A bit harder to digest than the above examples, but it’s basically assining a pointer to ~fun_literal_1 in the first position and null in the second. If our Proc captures a local variable:

a = 1
f = ->(x : Int32) { x + a }

The LLVM IR code changes:

; ModuleID = 'main_module'

%String = type { i32, i32, i32, i8 }
%"->" = type { i8*, i8* }
%closure = type { i32 }

@symbol_table = global [0 x %String*] zeroinitializer

define %"->" @__crystal_main(i32 %argc, i8** %argv) {
alloca:
  %f = alloca %"->"
  %0 = alloca %"->"
  br label %entry

entry:                                            ; preds = %alloca
  %malloccall = tail call i8* @malloc(i32 ptrtoint (i32* getelementptr (i32* null, i32 1) to i32))
  %1 = bitcast i8* %malloccall to %closure*
  %a = getelementptr inbounds %closure* %1, i32 0, i32 0
  store i32 1, i32* %a
  %2 = bitcast %closure* %1 to i8*
  %3 = getelementptr inbounds %"->"* %0, i32 0, i32 0
  store i8* bitcast (i32 (i8*, i32)* @"~fun_literal_1" to i8*), i8** %3
  %4 = getelementptr inbounds %"->"* %0, i32 0, i32 1
  store i8* %2, i8** %4
  %5 = load %"->"* %0
  store %"->" %5, %"->"* %f
  ret %"->" %5
}

declare i32 @printf(i8*, ...)

declare noalias i8* @malloc(i32)

define i32 @main(i32 %argc, i8** %argv) {
entry:
  %0 = call %"->" @__crystal_main(i32 %argc, i8** %argv)
◆ ◆ ◆ ◆
Actions to take
• 1. Echo the stretch of the Proc closure passage from "br label %entry" through "1) to i32))".
• 2. Name every type that the LLVM IR in the Proc closure passage defines with a "type" statement.

Region annotation records
◆ ◆ ◆ ◆
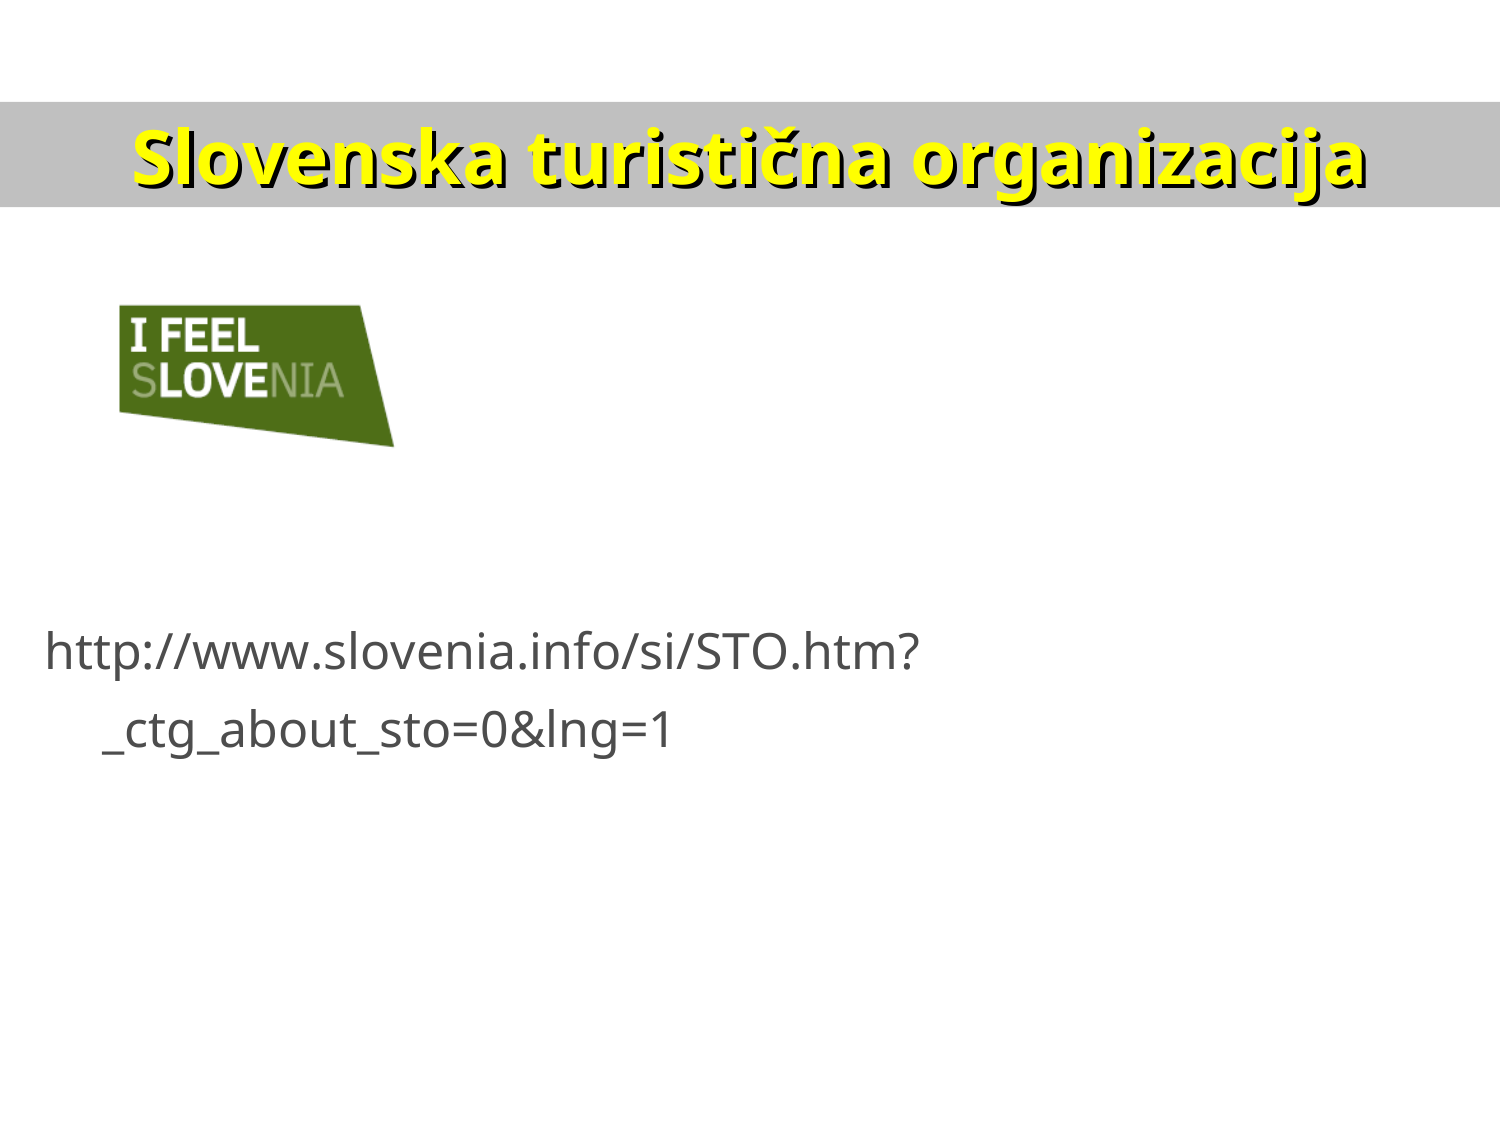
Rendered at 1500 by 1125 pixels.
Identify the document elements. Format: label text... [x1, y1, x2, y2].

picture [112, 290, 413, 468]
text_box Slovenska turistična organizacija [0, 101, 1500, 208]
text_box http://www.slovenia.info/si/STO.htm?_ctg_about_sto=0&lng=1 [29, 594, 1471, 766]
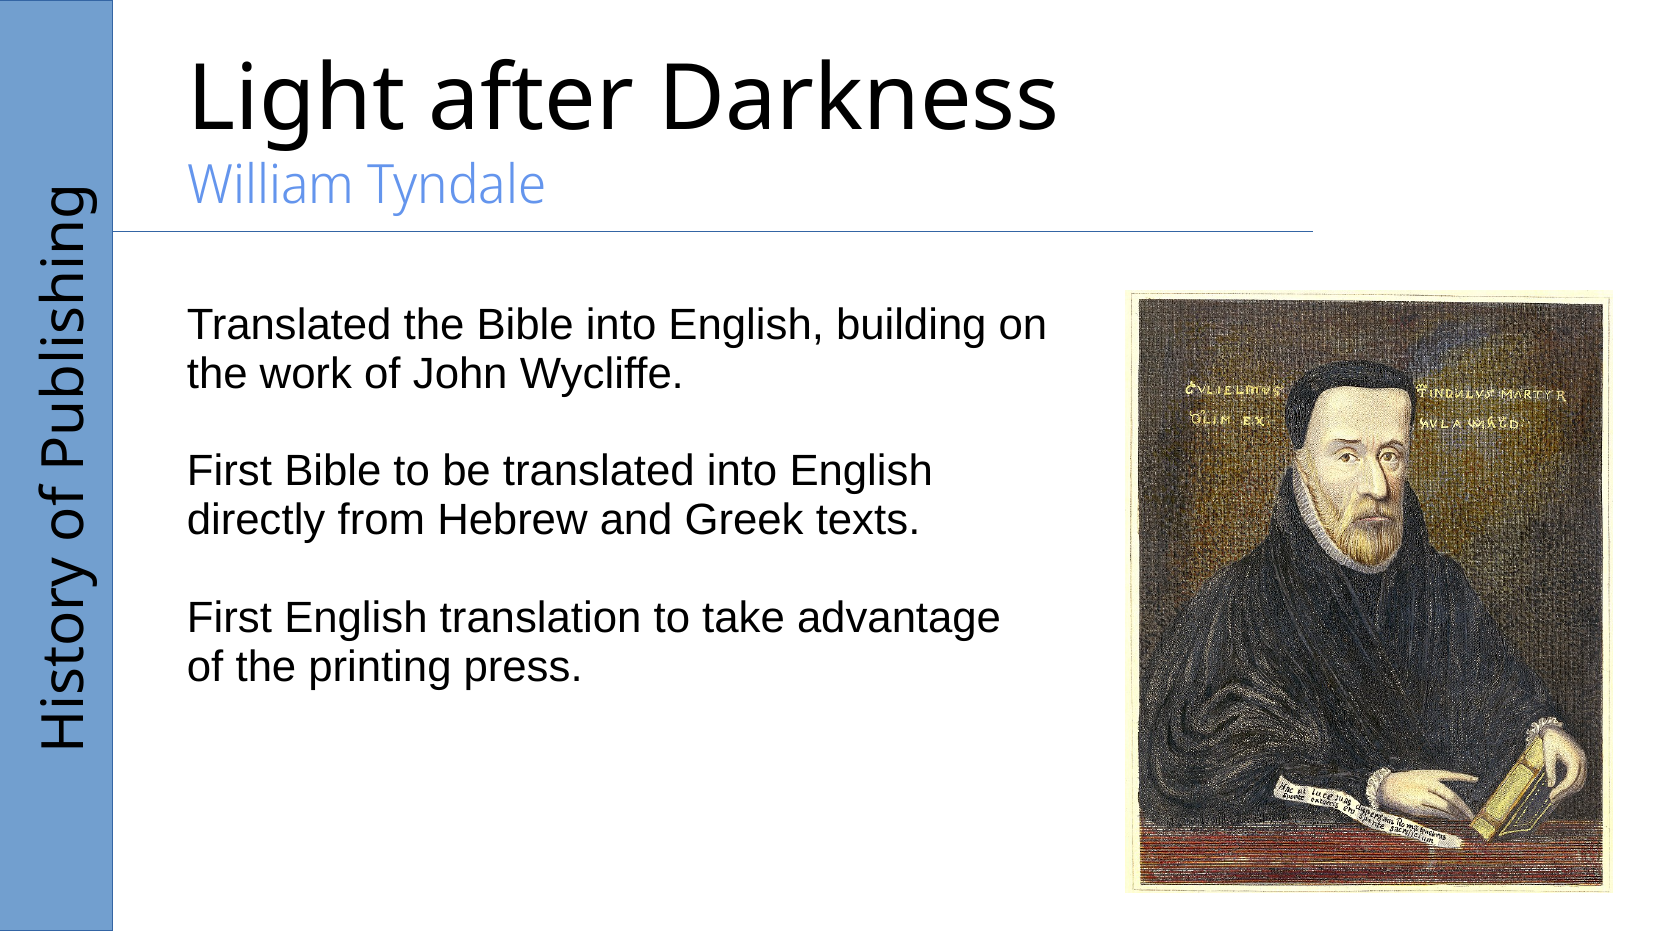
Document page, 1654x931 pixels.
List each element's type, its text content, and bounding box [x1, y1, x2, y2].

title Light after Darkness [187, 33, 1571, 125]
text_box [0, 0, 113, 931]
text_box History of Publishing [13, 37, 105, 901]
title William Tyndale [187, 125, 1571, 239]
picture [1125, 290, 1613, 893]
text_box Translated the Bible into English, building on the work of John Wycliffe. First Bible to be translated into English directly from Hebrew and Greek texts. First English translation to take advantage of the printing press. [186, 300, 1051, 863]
◆ ◆ ◆ ◆
Answers for the tasks
• 1.
br label %entry

entry:                                            ; preds = %alloca
  %malloccall = tail call i8* @malloc(i32 ptrtoint (i32* getelementptr (i32* null, i32 1) to i32))

• 2.
%String
%"->"
%closure